INPUT MATERIAL |
——
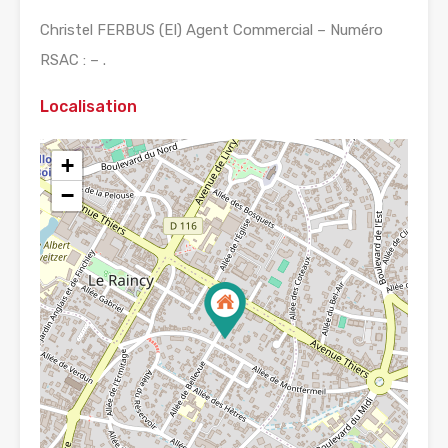
Christel FERBUS (EI) Agent Commercial – Numéro
RSAC : – .
Localisation
+
−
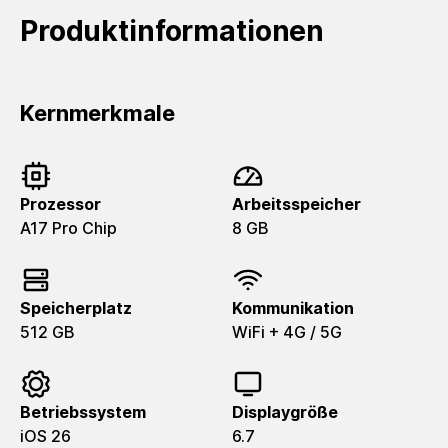
Produktinformationen
Kernmerkmale
Prozessor
Arbeitsspeicher
A17 Pro Chip
8 GB
Speicherplatz
Kommunikation
512 GB
WiFi + 4G / 5G
Betriebssystem
Displaygröße
iOS 26
6.7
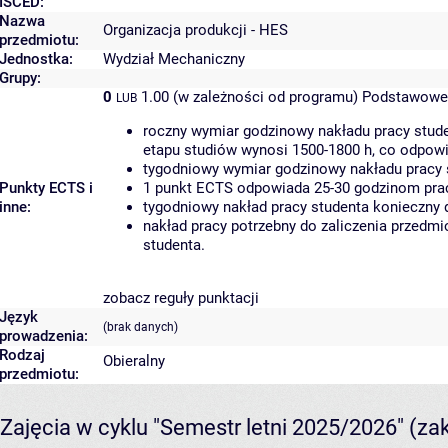
ISCED:
Nazwa
Organizacja produkcji - HES
przedmiotu:
Jednostka:
Wydział Mechaniczny
Grupy:
0
1.00 (w zależności od programu)
Podstawowe 
LUB
roczny wymiar godzinowy nakładu pracy stude
etapu studiów wynosi 1500-1800 h, co odpow
tygodniowy wymiar godzinowy nakładu pracy 
Punkty ECTS i
1 punkt ECTS odpowiada 25-30 godzinom pracy
inne:
tygodniowy nakład pracy studenta konieczny 
nakład pracy potrzebny do zaliczenia przedm
studenta.
zobacz reguły punktacji
Język
(brak danych)
prowadzenia:
Rodzaj
Obieralny
przedmiotu:
Zajęcia w cyklu "Semestr letni 2025/2026"
(za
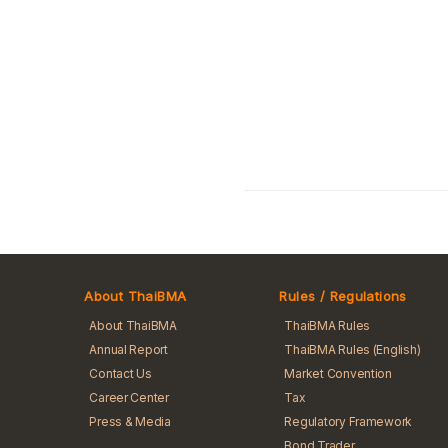
About ThaiBMA
Rules / Regulations
About ThaiBMA
ThaiBMA Rules
Annual Report
ThaiBMA Rules (English)
Contact Us
Market Convention
Career Center
Tax
Press & Media
Regulatory Framework
Bond Trader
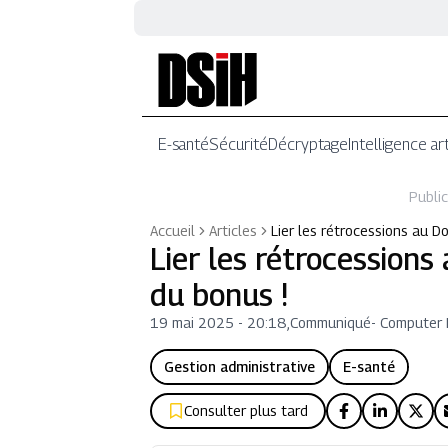
E-santé
Sécurité
Décryptage
Intelligence art
Public
Accueil
Articles
Lier les rétrocessions au D
Lier les rétrocession
du bonus !
19 mai 2025 - 20:18
,
Communiqué
-
Computer 
Gestion administrative
E-santé
Consulter plus tard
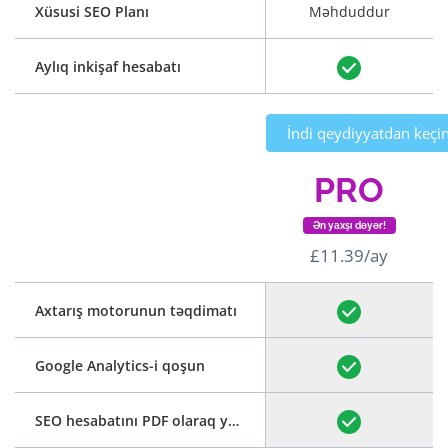
Xüsusi SEO Planı
Məhduddur
Aylıq inkişaf hesabatı
İndi qeydiyyatdan keçi
PRO
Ən yaxşı dəyər!
£11.39/ay
Axtarış motorunun təqdimatı
Google Analytics-i qoşun
SEO hesabatını PDF olaraq yükləyin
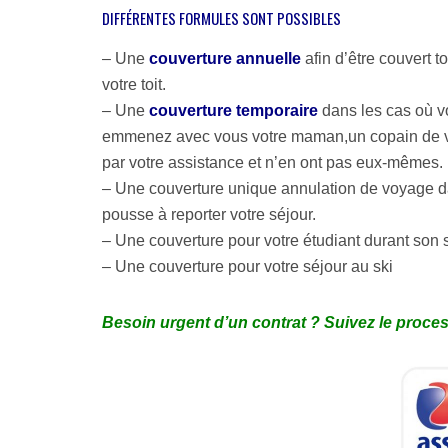
N
S
N
DIFFÉRENTES FORMULES SONT POSSIBLES
/
E
V
I
S
O
N
É
– Une
couverture annuelle
afin d’être couvert 
T
V
C
R
votre toit.
A
U
E
L
R
– Une
couverture temporaire
dans les cas où vo
R
I
I
E
emmenez avec vous votre maman,un copain de vo
D
S
S
I
É
par votre assistance et n’en ont pas eux-mêmes.
P
T
E
O
– Une couverture unique annulation de voyage d
É
:
N
B
pousse à reporter votre séjour.
S
V
R
A
O
A
–
Une couverture pour votre étudiant durant son
B
T
N
– Une couverture pour votre séjour au ski
I
R
C
L
E
H
I
/
E
T
V
Besoin urgent d’un contrat ? Suivez le proce
2
É
O
1
D
S
’
V
E
É
N
H
T
I
R
C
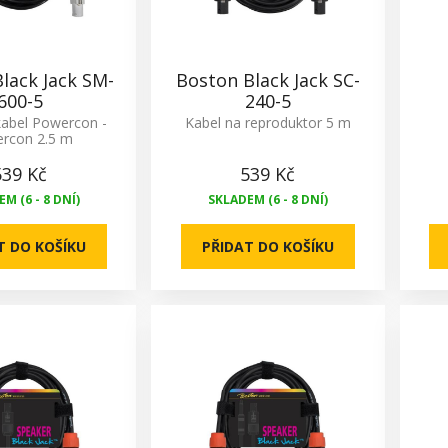
lack Jack SM-
Boston Black Jack SC-
600-5
240-5
kabel Powercon -
Kabel na reproduktor 5 m
rcon 2.5 m
539 Kč
539 Kč
M (6 - 8 DNÍ)
SKLADEM (6 - 8 DNÍ)
T DO KOŠÍKU
PŘIDAT DO KOŠÍKU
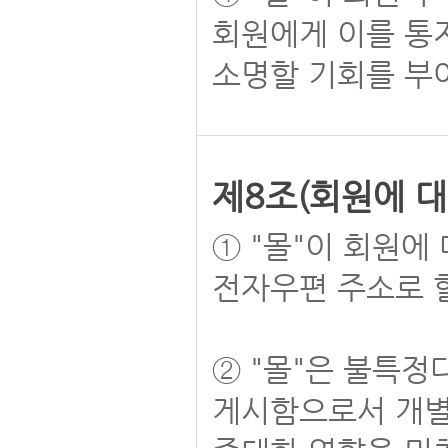
회원에게 이를 통
소명할 기회를 부
제8조(회원에 대
① "몰"이 회원에
전자우편 주소로 할
② "몰"은 불특정
게시함으로서 개별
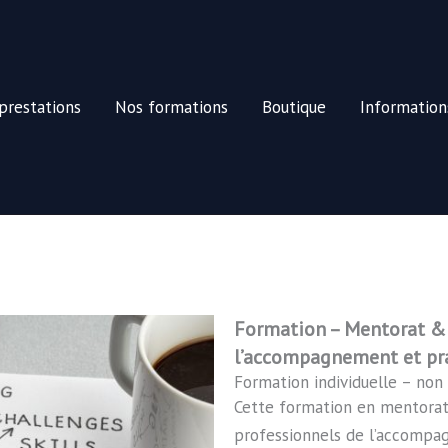
prestations
Nos formations
Boutique
Informations
Formation – Mentorat & 
l’accompagnement et pra
Formation individuelle – non 
Cette formation en mentorat 
professionnels de l’accompag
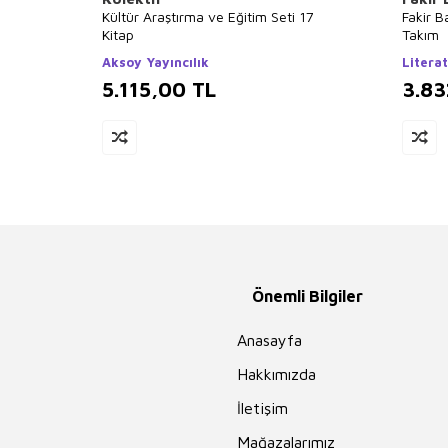
Kültür Araştırma ve Eğitim Seti 17
Fakir B
Kitap
Takım
Aksoy Yayıncılık
Literat
5.115,00
TL
3.83
Önemli Bilgiler
Anasayfa
Hakkımızda
İletişim
Mağazalarımız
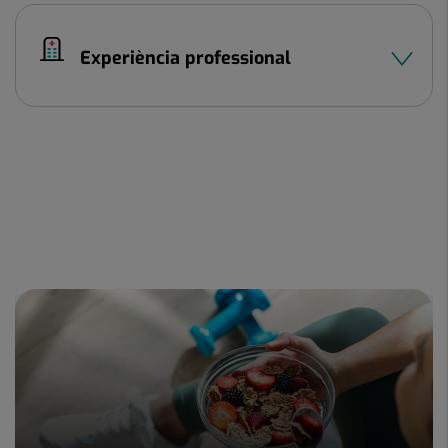
Experiència professional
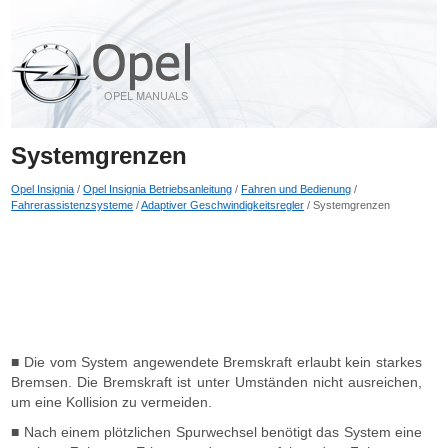
Systemgrenzen
Opel Insignia
/
Opel Insignia Betriebsanleitung
/
Fahren und Bedienung
/
Fahrerassistenzsysteme
/
Adaptiver Geschwindigkeitsregler
/ Systemgrenzen
■ Die vom System angewendete Bremskraft erlaubt kein starkes
Bremsen. Die Bremskraft ist unter Umständen nicht ausreichen,
um eine Kollision zu vermeiden.
■ Nach einem plötzlichen Spurwechsel benötigt das System eine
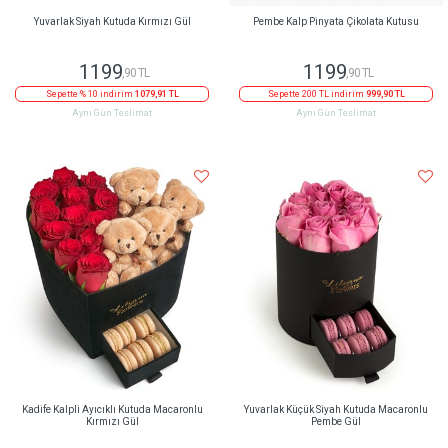
Yuvarlak Siyah Kutuda Kırmızı Gül
Pembe Kalp Pinyata Çikolata Kutusu
1199
1199
,90 TL
,90 TL
Sepette % 10 indirim
1079,91 TL
Sepette 200 TL indirim
999,90 TL
Aynı Gün Teslimat
Aynı Gün Teslimat
Kadife Kalpli Ayıcıklı Kutuda Macaronlu
Yuvarlak Küçük Siyah Kutuda Macaronlu
Kırmızı Gül
Pembe Gül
——
PROMPT | Your task is to reproduce exactly the lines running from the line that contains "Formation – Mentorat &" to the end of the records, pictures excluded.

EXPECTED ANSWER |
Formation – Mentorat & 
l’accompagnement et pra
Formation individuelle – non 
Cette formation en mentorat 
professionnels de l’accompag
Kültür Araştırma ve Eğitim Seti 17
Fakir B
Kitap
Takım
Aksoy Yayıncılık
Literat
5.115,00
TL
3.83
Önemli Bilgiler
Anasayfa
Hakkımızda
İletişim
Mağazalarımız
Experiència professional
Systemgrenzen
Opel Insignia
/
Opel Insignia Betriebsanleitung
/
Fahren und Bedienung
/
Fahrerassistenzsysteme
/
Adaptiver Geschwindigkeitsregler
/ Systemgrenzen
■ Die vom System angewendete Bremskraft erlaubt kein starkes
Bremsen. Die Bremskraft ist unter Umständen nicht ausreichen,
um eine Kollision zu vermeiden.
■ Nach einem plötzlichen Spurwechsel benötigt das System eine
Yuvarlak Siyah Kutuda Kırmızı Gül
Pembe Kalp Pinyata Çikolata Kutusu
1199
1199
,90 TL
,90 TL
Sepette % 10 indirim
1079,91 TL
Sepette 200 TL indirim
999,90 TL
Aynı Gün Teslimat
Aynı Gün Teslimat
Kadife Kalpli Ayıcıklı Kutuda Macaronlu
Yuvarlak Küçük Siyah Kutuda Macaronlu
Kırmızı Gül
Pembe Gül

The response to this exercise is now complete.